Pictures aside, repeat all the entries below exactly as they appear.

-=-=-

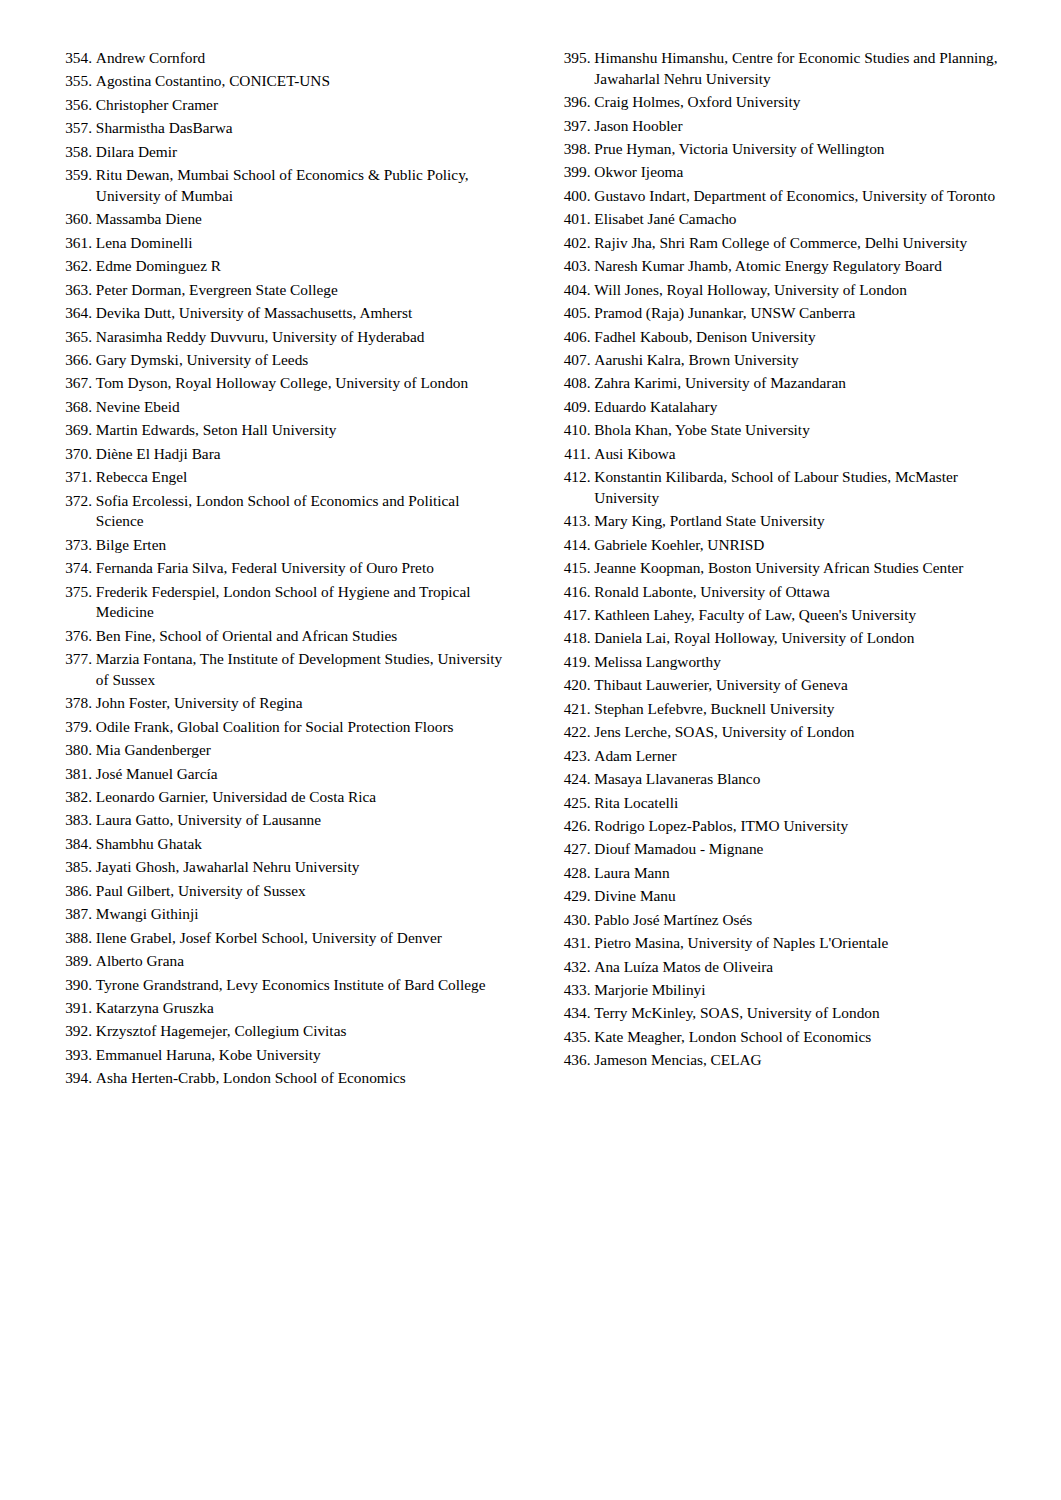Andrew Cornford
Agostina Costantino, CONICET-UNS
Christopher Cramer
Sharmistha DasBarwa
Dilara Demir
Ritu Dewan, Mumbai School of Economics & Public Policy, University of Mumbai
Massamba Diene
Lena Dominelli
Edme Dominguez R
Peter Dorman, Evergreen State College
Devika Dutt, University of Massachusetts, Amherst
Narasimha Reddy Duvvuru, University of Hyderabad
Gary Dymski, University of Leeds
Tom Dyson, Royal Holloway College, University of London
Nevine Ebeid
Martin Edwards, Seton Hall University
Diène El Hadji Bara
Rebecca Engel
Sofia Ercolessi, London School of Economics and Political Science
Bilge Erten
Fernanda Faria Silva, Federal University of Ouro Preto
Frederik Federspiel, London School of Hygiene and Tropical Medicine
Ben Fine, School of Oriental and African Studies
Marzia Fontana, The Institute of Development Studies, University of Sussex
John Foster, University of Regina
Odile Frank, Global Coalition for Social Protection Floors
Mia Gandenberger
José Manuel García
Leonardo Garnier, Universidad de Costa Rica
Laura Gatto, University of Lausanne
Shambhu Ghatak
Jayati Ghosh, Jawaharlal Nehru University
Paul Gilbert, University of Sussex
Mwangi Githinji
Ilene Grabel, Josef Korbel School, University of Denver
Alberto Grana
Tyrone Grandstrand, Levy Economics Institute of Bard College
Katarzyna Gruszka
Krzysztof Hagemejer, Collegium Civitas
Emmanuel Haruna, Kobe University
Asha Herten-Crabb, London School of Economics
Himanshu Himanshu, Centre for Economic Studies and Planning, Jawaharlal Nehru University
Craig Holmes, Oxford University
Jason Hoobler
Prue Hyman, Victoria University of Wellington
Okwor Ijeoma
Gustavo Indart, Department of Economics, University of Toronto
Elisabet Jané Camacho
Rajiv Jha, Shri Ram College of Commerce, Delhi University
Naresh Kumar Jhamb, Atomic Energy Regulatory Board
Will Jones, Royal Holloway, University of London
Pramod (Raja) Junankar, UNSW Canberra
Fadhel Kaboub, Denison University
Aarushi Kalra, Brown University
Zahra Karimi, University of Mazandaran
Eduardo Katalahary
Bhola Khan, Yobe State University
Ausi Kibowa
Konstantin Kilibarda, School of Labour Studies, McMaster University
Mary King, Portland State University
Gabriele Koehler, UNRISD
Jeanne Koopman, Boston University African Studies Center
Ronald Labonte, University of Ottawa
Kathleen Lahey, Faculty of Law, Queen's University
Daniela Lai, Royal Holloway, University of London
Melissa Langworthy
Thibaut Lauwerier, University of Geneva
Stephan Lefebvre, Bucknell University
Jens Lerche, SOAS, University of London
Adam Lerner
Masaya Llavaneras Blanco
Rita Locatelli
Rodrigo Lopez-Pablos, ITMO University
Diouf Mamadou - Mignane
Laura Mann
Divine Manu
Pablo José Martínez Osés
Pietro Masina, University of Naples L'Orientale
Ana Luíza Matos de Oliveira
Marjorie Mbilinyi
Terry McKinley, SOAS, University of London
Kate Meagher, London School of Economics
Jameson Mencias, CELAG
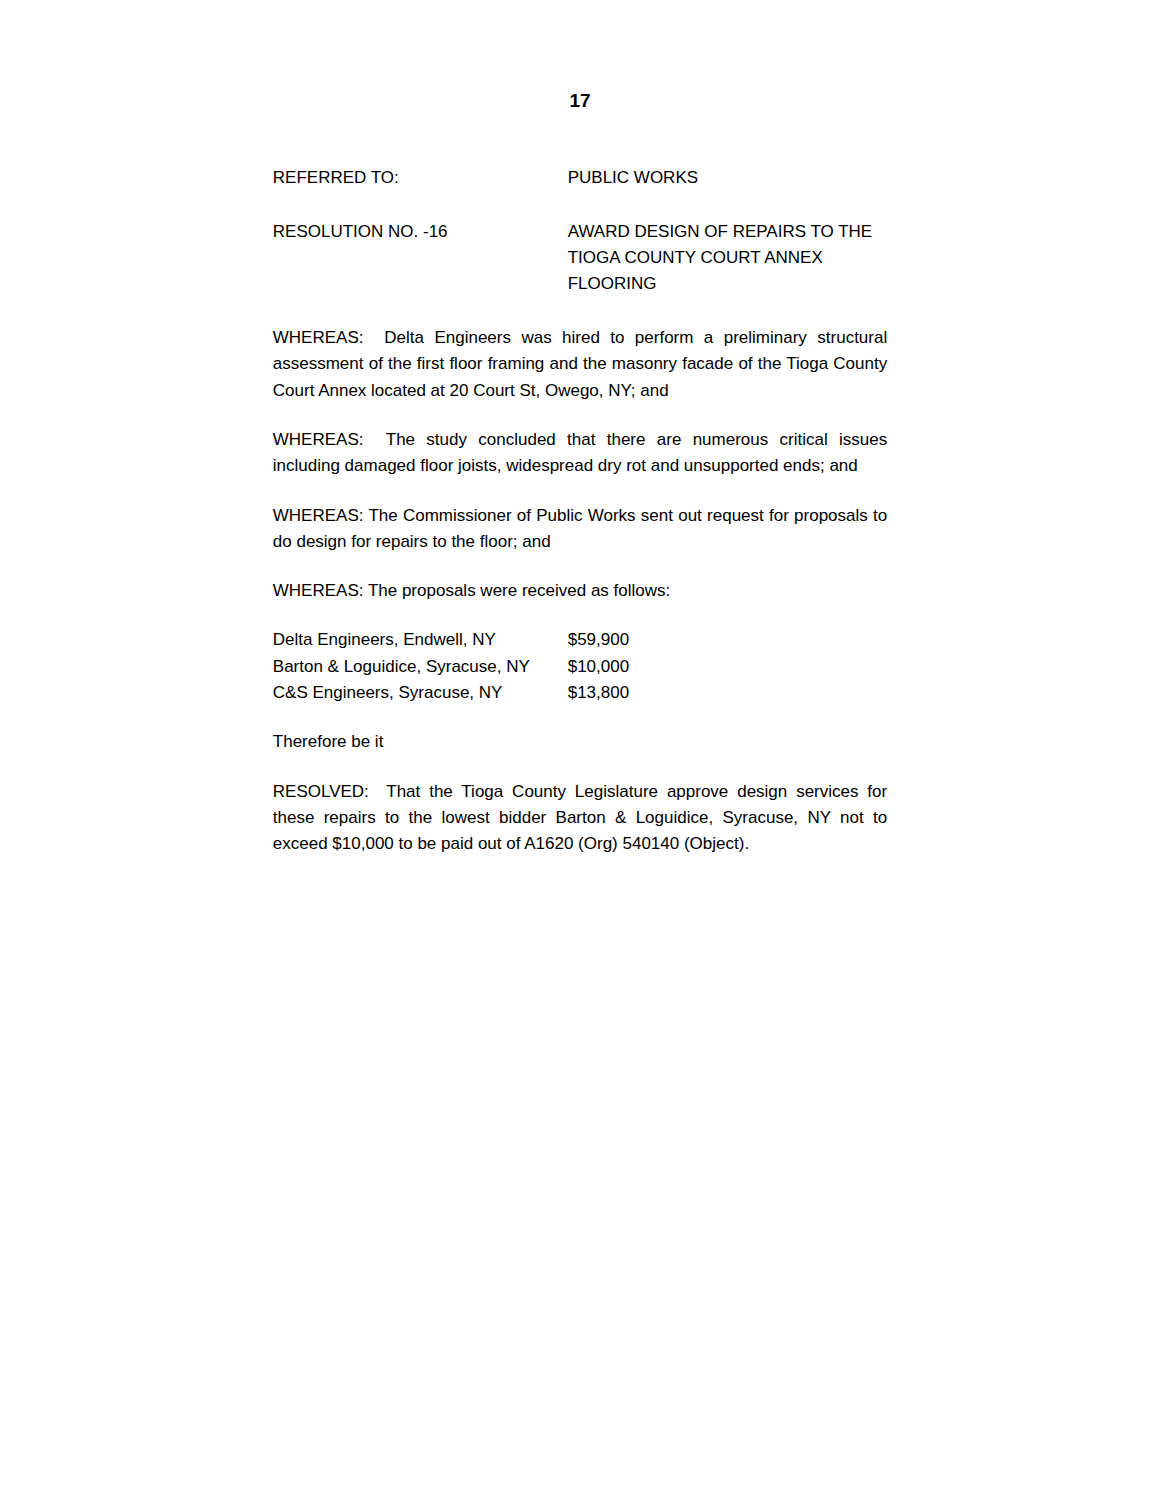17
REFERRED TO:
PUBLIC WORKS
RESOLUTION NO. -16
AWARD DESIGN OF REPAIRS TO THE TIOGA COUNTY COURT ANNEX FLOORING
WHEREAS: Delta Engineers was hired to perform a preliminary structural assessment of the first floor framing and the masonry facade of the Tioga County Court Annex located at 20 Court St, Owego, NY; and
WHEREAS: The study concluded that there are numerous critical issues including damaged floor joists, widespread dry rot and unsupported ends; and
WHEREAS: The Commissioner of Public Works sent out request for proposals to do design for repairs to the floor; and
WHEREAS: The proposals were received as follows:
Delta Engineers, Endwell, NY
$59,900
Barton & Loguidice, Syracuse, NY
$10,000
C&S Engineers, Syracuse, NY
$13,800
Therefore be it
RESOLVED: That the Tioga County Legislature approve design services for these repairs to the lowest bidder Barton & Loguidice, Syracuse, NY not to exceed $10,000 to be paid out of A1620 (Org) 540140 (Object).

-=-=-

**TASK RESPONSE:**
Andrew Cornford
Agostina Costantino, CONICET-UNS
Christopher Cramer
Sharmistha DasBarwa
Dilara Demir
Ritu Dewan, Mumbai School of Economics & Public Policy, University of Mumbai
Massamba Diene
Lena Dominelli
Edme Dominguez R
Peter Dorman, Evergreen State College
Devika Dutt, University of Massachusetts, Amherst
Narasimha Reddy Duvvuru, University of Hyderabad
Gary Dymski, University of Leeds
Tom Dyson, Royal Holloway College, University of London
Nevine Ebeid
Martin Edwards, Seton Hall University
Diène El Hadji Bara
Rebecca Engel
Sofia Ercolessi, London School of Economics and Political Science
Bilge Erten
Fernanda Faria Silva, Federal University of Ouro Preto
Frederik Federspiel, London School of Hygiene and Tropical Medicine
Ben Fine, School of Oriental and African Studies
Marzia Fontana, The Institute of Development Studies, University of Sussex
John Foster, University of Regina
Odile Frank, Global Coalition for Social Protection Floors
Mia Gandenberger
José Manuel García
Leonardo Garnier, Universidad de Costa Rica
Laura Gatto, University of Lausanne
Shambhu Ghatak
Jayati Ghosh, Jawaharlal Nehru University
Paul Gilbert, University of Sussex
Mwangi Githinji
Ilene Grabel, Josef Korbel School, University of Denver
Alberto Grana
Tyrone Grandstrand, Levy Economics Institute of Bard College
Katarzyna Gruszka
Krzysztof Hagemejer, Collegium Civitas
Emmanuel Haruna, Kobe University
Asha Herten-Crabb, London School of Economics
Himanshu Himanshu, Centre for Economic Studies and Planning, Jawaharlal Nehru University
Craig Holmes, Oxford University
Jason Hoobler
Prue Hyman, Victoria University of Wellington
Okwor Ijeoma
Gustavo Indart, Department of Economics, University of Toronto
Elisabet Jané Camacho
Rajiv Jha, Shri Ram College of Commerce, Delhi University
Naresh Kumar Jhamb, Atomic Energy Regulatory Board
Will Jones, Royal Holloway, University of London
Pramod (Raja) Junankar, UNSW Canberra
Fadhel Kaboub, Denison University
Aarushi Kalra, Brown University
Zahra Karimi, University of Mazandaran
Eduardo Katalahary
Bhola Khan, Yobe State University
Ausi Kibowa
Konstantin Kilibarda, School of Labour Studies, McMaster University
Mary King, Portland State University
Gabriele Koehler, UNRISD
Jeanne Koopman, Boston University African Studies Center
Ronald Labonte, University of Ottawa
Kathleen Lahey, Faculty of Law, Queen's University
Daniela Lai, Royal Holloway, University of London
Melissa Langworthy
Thibaut Lauwerier, University of Geneva
Stephan Lefebvre, Bucknell University
Jens Lerche, SOAS, University of London
Adam Lerner
Masaya Llavaneras Blanco
Rita Locatelli
Rodrigo Lopez-Pablos, ITMO University
Diouf Mamadou - Mignane
Laura Mann
Divine Manu
Pablo José Martínez Osés
Pietro Masina, University of Naples L'Orientale
Ana Luíza Matos de Oliveira
Marjorie Mbilinyi
Terry McKinley, SOAS, University of London
Kate Meagher, London School of Economics
Jameson Mencias, CELAG
17
REFERRED TO:
PUBLIC WORKS
RESOLUTION NO. -16
AWARD DESIGN OF REPAIRS TO THE TIOGA COUNTY COURT ANNEX FLOORING
WHEREAS: Delta Engineers was hired to perform a preliminary structural assessment of the first floor framing and the masonry facade of the Tioga County Court Annex located at 20 Court St, Owego, NY; and
WHEREAS: The study concluded that there are numerous critical issues including damaged floor joists, widespread dry rot and unsupported ends; and
WHEREAS: The Commissioner of Public Works sent out request for proposals to do design for repairs to the floor; and
WHEREAS: The proposals were received as follows:
Delta Engineers, Endwell, NY
$59,900
Barton & Loguidice, Syracuse, NY
$10,000
C&S Engineers, Syracuse, NY
$13,800
Therefore be it
RESOLVED: That the Tioga County Legislature approve design services for these repairs to the lowest bidder Barton & Loguidice, Syracuse, NY not to exceed $10,000 to be paid out of A1620 (Org) 540140 (Object).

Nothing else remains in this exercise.